* [Your instructions] Given the entries that follow, write out exactly the lines starting at the one containing "0 0 0 0 .09" and ending at the one containing "<!-- forest -->", both ends included, and only those.

* [Exercise data]
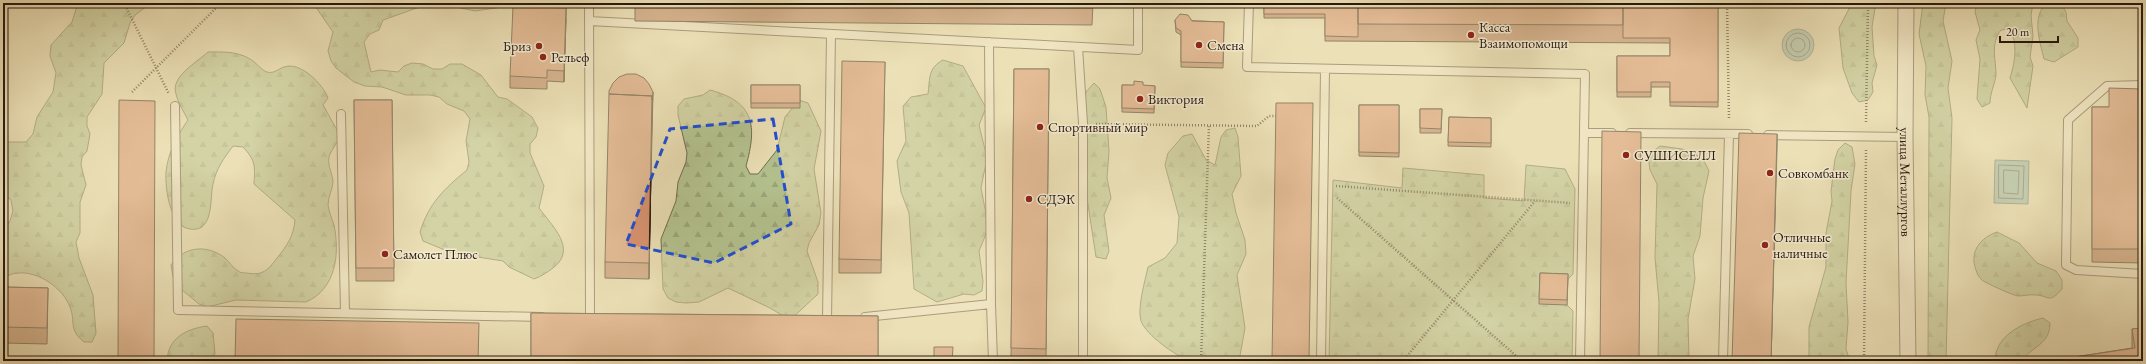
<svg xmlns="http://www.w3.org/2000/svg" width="2146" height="364" font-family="'EB Garamond',serif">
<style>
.forest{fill:url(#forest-firs);stroke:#6e6e50}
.water{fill:#99bdaf;stroke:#6c7b6f}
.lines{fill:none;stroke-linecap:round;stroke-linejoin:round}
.shore{stroke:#606a5f;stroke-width:1}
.service-casing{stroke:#594a39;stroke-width:10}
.minor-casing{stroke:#594a39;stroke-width:17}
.path{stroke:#28180f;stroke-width:2.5;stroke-dasharray:1 2;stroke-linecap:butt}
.service{stroke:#f3ebd0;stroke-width:8}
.minor{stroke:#f3ebd0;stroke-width:15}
.wall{fill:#bb7e61;stroke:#28180f}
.shaded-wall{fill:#98674f;stroke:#28180f}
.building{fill:#d99371;stroke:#28180f}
.marked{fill:none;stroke:#1d4ed8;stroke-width:3;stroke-dasharray:8 5;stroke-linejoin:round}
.poi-dot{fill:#8f2418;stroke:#f3ebd0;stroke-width:1.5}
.labels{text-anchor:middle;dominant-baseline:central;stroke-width:3;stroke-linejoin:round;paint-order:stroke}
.poi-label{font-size:14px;fill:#28180f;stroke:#f3ebd0;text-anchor:start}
.street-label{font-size:14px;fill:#28180f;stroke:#f3ebd0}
</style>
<defs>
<pattern id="forest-firs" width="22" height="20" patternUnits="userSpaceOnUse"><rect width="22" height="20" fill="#b4c390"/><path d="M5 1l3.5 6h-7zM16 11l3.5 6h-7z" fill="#9ba77b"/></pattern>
</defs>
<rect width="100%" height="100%" fill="#ece0b6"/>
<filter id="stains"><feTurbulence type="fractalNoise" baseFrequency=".005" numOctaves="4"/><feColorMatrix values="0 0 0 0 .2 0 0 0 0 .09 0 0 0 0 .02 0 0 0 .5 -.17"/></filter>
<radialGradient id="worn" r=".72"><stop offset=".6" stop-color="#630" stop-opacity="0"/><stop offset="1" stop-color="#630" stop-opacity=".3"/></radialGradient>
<!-- forest -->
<path class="forest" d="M78 3H151L135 15 130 23 124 43 104 63 102 94 87 117V126L90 134 87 151 82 157 81 165 86 185 80 202V233L76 242 79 258 93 295 96 333 92 342H84C68 329 76 323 70 307 63 288 38 271 18 273 13 273 8 276 3 277V230L10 221 13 211 11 200 3 193V142H26L33 134 37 117 53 92 56 73 50 56 51 45 72 22Z
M313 3H431L383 20 379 30 370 34 364 42 371 72 380 70 398 72 404 66 412 63 423 64 433 69H442L450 64H462L481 75 498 97 507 99 532 117 538 128 536 137 530 144V153L544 186 539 208C552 226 578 249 553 268 546 273 542 276 534 279L509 267 503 261 452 253 423 241 420 232C429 203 444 189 467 170L469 162 466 141 470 119 464 111 447 104 439 97 430 95H406L382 87 365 86 354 82 336 68 331 61 328 51 333 32Z
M438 3H517L515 5 475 11Z
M1852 3H1876L1872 27 1874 56 1877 65 1872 83 1873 92 1868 100 1859 102 1852 93 1843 68 1839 28Z
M1923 3H1946L1943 21 1952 61 1948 88 1952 118 1946 361H1928L1929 117 1925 95 1926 66 1919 34Z
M1977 3H2033L2031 15 2033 36 2030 57 2033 66 2027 108 2010 78C2015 62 2018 44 2010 29L2001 30C1990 44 1996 59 1996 75 1995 84 1990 93 1990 103L1982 107 1977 99 1980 59 1976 40 1980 30 1975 12Z
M2047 3 2061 4 2066 12 2067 21 2078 38V47L2054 62 2044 59C2040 42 2031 16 2047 3Z
M208 52C222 52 237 51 250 59 256 62 261 70 267 72 274 74 278 69 284 67 300 61 323 84 328 98L323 105 337 130 339 138C337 144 332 149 330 154 326 163 332 172 333 181 333 189 328 196 328 205 329 212 332 219 334 225 340 254 336 289 306 302L236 300 207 307 199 304 181 289 173 277 171 265C184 246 207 244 225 258 229 262 233 268 238 271 240 273 244 273 247 273 263 276 268 270 277 258 287 246 294 235 295 220L254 184C255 166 256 161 243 147L233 146C224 158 216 169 213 184 210 197 213 218 202 227 199 229 193 230 190 229 170 227 165 189 166 172 168 152 177 136 188 120 184 112 178 103 176 94 170 77 196 63 208 52Z
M943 60 963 66 986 108 979 125 987 158 981 188 988 224 986 234 979 251 983 281 982 291 974 295 964 294 937 302 914 289 909 213 901 192 897 161 906 141 903 106 911 97 928 94C930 78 928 68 943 60Z
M1094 83 1100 89 1106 107 1109 151 1107 178 1111 198 1104 215 1109 251 1106 259 1096 257 1080 152 1086 92Z
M710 90C755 102 757 126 746 166L750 174H758L777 150 785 117 799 100 808 103 821 131 814 169 821 213 819 225 809 243 807 251 818 282V294L790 320 770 308 728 288 699 302 686 303 676 302 668 298 663 289 661 239 676 201 678 182 686 162 687 153 678 115V106L684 99 703 95Z
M1235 128 1238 137 1241 176 1232 194 1236 213 1245 240 1246 254 1237 275 1245 328 1239 361C1228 361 1200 364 1190 361 1176 356 1146 335 1141 321 1137 308 1145 281 1148 267L1165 258 1177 243 1179 217 1165 165 1168 153 1183 136 1192 134 1206 160 1215 165 1221 137 1226 130Z
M1845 143 1852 147 1855 164 1851 191 1846 283 1848 322 1846 349 1850 361H1809V327L1826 267V233L1832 201 1831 191 1835 159 1838 150Z
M1660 146 1682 149 1694 153 1704 161 1709 171 1703 198 1700 236 1693 256 1695 279 1688 319 1689 361H1658L1659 302 1655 258 1657 184 1650 170 1648 156Z
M1526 165 1565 169 1575 189 1573 274 1568 279 1567 305 1573 311 1572 361H1329L1333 180 1402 188 1403 168 1484 175V198L1524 201Z
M1997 232 2019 243 2037 263 2056 271 2062 280V289C2049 304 2050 296 2036 295 2030 294 2024 296 2018 296 2012 295 1993 286 1987 283 1980 280 1978 276 1976 270 1969 252 1980 238 1997 232Z
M2043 318 2050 323C2050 344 2033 346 2021 361H1995C1995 336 2022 323 2043 318Z
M207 326 213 333 215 354 210 361H167C168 338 186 329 207 326Z"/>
<!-- water -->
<path class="water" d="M1782 45a16 16 0 1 1 32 0a16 16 0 1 1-32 0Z
M1995 160 2029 161 2028 204 1994 203Z"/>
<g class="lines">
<!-- shore -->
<path class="shore" d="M1786 45a12 12 0 1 1 24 0a12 12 0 1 1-24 0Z
M1791 45a7 7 0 1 1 14 0a7 7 0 1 1-14 0Z
M1999 165 2024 166 2023 199 1999 198Z
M2004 170 2019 171 2018 194 2004 193Z"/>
<!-- service casing -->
<g class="service-casing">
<path id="service" d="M589 3 590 318
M1249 3 1247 67 1585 74 1580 361
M589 21 1138 50V3
M989 42 991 304
M1078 47 1083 123V361
M2143 85 2107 86 2068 120 2066 265 2076 270 2143 274
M175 106 178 310 542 317
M341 114 345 313
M1584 133H1612
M1630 133 1748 134
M1768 135 1905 137
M865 317 991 304 993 361
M827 321 831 34
M1321 361 1325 69
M1723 361 1729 134"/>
</g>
<!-- minor casing -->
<g class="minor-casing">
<g id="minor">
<path id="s1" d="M1906 3 1905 137 1908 361"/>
</g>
</g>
<!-- path -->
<path class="path" d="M124 3 169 94
M1727 3 1729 120
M132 92 221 3
M1866 122 1868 3
M1096 124 1257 126 1269 116H1278
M1336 186 1570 203
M1337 198 1522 361
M1201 361 1209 125
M1403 361 1535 201
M1864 361 1866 149"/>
<!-- service -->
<use href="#service" class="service"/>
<!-- minor -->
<use href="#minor" class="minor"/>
</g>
<!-- wall -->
<path class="wall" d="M635 3H1093L1092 25 635 21Z
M1264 3H1718V107L1670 106V87H1651V97H1617V56H1670V43L1325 41V18H1264Z
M566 19 564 82 547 81V89L510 88V76Z
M1175 20 1224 22 1223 68 1181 67V35L1176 32Z
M885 62 881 273H839V259Z
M1014 69H1049L1046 361H1011Z
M751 85H800V108H751Z
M1122 85 1155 86 1154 113 1122 112Z
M2143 89V263L2092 262V107H2109Z
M354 100H392L394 281H356Z
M1359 105H1399V157L1359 156Z
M1420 109H1442L1441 133H1420Z
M652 112 649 279 605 278V262Z
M1449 117 1491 118V147L1448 146Z
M1540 273 1568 274 1567 305 1539 304Z
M3 287 48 288 47 344 3 343Z
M531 313 878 316V361H531Z
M2143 328V361H2068V358L2132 348V329Z"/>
<!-- shaded-wall -->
<path class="shaded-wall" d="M566 8V19L564 82V71Z
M653 92 652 112 649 279V263Z
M1777 134V150L1771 361Z"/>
<!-- building -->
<path class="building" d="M635 3H1092V8L635 4Z
M1264 3H1358V37L1325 36V14H1264Z
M1358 3H1623V25L1358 24Z
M1623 3H1718V102H1670V82H1651V92H1617V56H1670V38H1623Z
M513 6 566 8 564 71 547 70V78L510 76Z
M1180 14 1188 15 1192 21 1224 22 1223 63 1181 62V31L1176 28 1175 20Z
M842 61 885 62 881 260 839 259Z
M1014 69H1049L1046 349 1011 348Z
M627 74H636L644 78 649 84 653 92 652 100V96L609 94V91L613 83 619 77Z
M1134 81 1143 82V85L1155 86 1154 109 1122 108V85H1134Z
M751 85H800V103H751Z
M2109 88 2143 89V249H2092V107H2109Z
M609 94 652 96 649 263 605 262Z
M119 100 155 101 154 361H118Z
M354 100H392L394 268H356Z
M1276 103H1313L1309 361H1272Z
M1359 105H1399V153L1359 152Z
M1420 109H1442L1441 129 1420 128Z
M1449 117 1491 118V143L1448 142Z
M1602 131 1641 132 1639 361H1600Z
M1739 133 1777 134 1771 361H1732Z
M1540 273 1568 274 1567 300 1539 299Z
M3 287 48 288 47 328 3 327Z
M531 313 878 316V360L531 358Z
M236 319 479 323 478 361H235Z
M2143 328V358L2134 359V361H2068V358L2135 348 2132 329Z
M934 347H953L952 361H934Z"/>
<!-- marked area -->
<path d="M0 0H2146V364H0ZM773 119 791 224 714 263 626 244 670 129Z" fill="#ece0b6" fill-opacity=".55" fill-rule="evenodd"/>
<path class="marked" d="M773 119 791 224 714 263 626 244 670 129Z"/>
<!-- markers -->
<g class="poi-dot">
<circle cx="1471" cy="35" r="4"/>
<circle cx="1199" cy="45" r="4"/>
<circle cx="539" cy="46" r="4"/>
<circle cx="543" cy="57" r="4"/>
<circle cx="1140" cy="99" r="4"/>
<circle cx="1040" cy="127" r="4"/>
<circle cx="1626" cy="155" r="4"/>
<circle cx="1770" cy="173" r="4"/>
<circle cx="1029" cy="199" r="4"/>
<circle cx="1765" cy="245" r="4"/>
<circle cx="385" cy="254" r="4"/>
</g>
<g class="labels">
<!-- poi labels -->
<g class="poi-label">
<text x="1479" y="27">Касса<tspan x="1479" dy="16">Взаимопомощи</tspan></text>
<text x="1207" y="45">Смена</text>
<text x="531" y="46" text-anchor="end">Бриз</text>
<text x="551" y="57">Рельеф</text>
<text x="1148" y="99">Виктория</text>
<text x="1048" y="127">Спортивный мир</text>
<text x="1634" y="155">СУШИСЕЛЛ</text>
<text x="1778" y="173">Совкомбанк</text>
<text x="1037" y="199">СДЭК</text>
<text x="1773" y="237">Отличные<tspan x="1773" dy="16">наличные</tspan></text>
<text x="393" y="254">Самолет Плюс</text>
</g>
<!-- street labels -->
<g class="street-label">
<text stroke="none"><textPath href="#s1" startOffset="179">улица Металлургов</textPath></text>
</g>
</g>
<!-- margin -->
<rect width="2146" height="364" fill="none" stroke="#ece0b6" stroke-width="16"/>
<rect x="4" y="4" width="2138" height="356" fill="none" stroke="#28180f" stroke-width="2"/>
<rect x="8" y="8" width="2130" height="348" fill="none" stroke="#28180f"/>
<!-- scale -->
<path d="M2000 36v6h58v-6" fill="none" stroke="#28180f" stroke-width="2"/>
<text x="2006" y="36" font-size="12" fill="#28180f" stroke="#f3ebd0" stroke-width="3" paint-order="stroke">20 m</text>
<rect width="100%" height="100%" filter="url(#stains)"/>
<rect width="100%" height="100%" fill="url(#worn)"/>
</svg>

* [Result of the exercise]
<filter id="stains"><feTurbulence type="fractalNoise" baseFrequency=".005" numOctaves="4"/><feColorMatrix values="0 0 0 0 .2 0 0 0 0 .09 0 0 0 0 .02 0 0 0 .5 -.17"/></filter>
<radialGradient id="worn" r=".72"><stop offset=".6" stop-color="#630" stop-opacity="0"/><stop offset="1" stop-color="#630" stop-opacity=".3"/></radialGradient>
<!-- forest -->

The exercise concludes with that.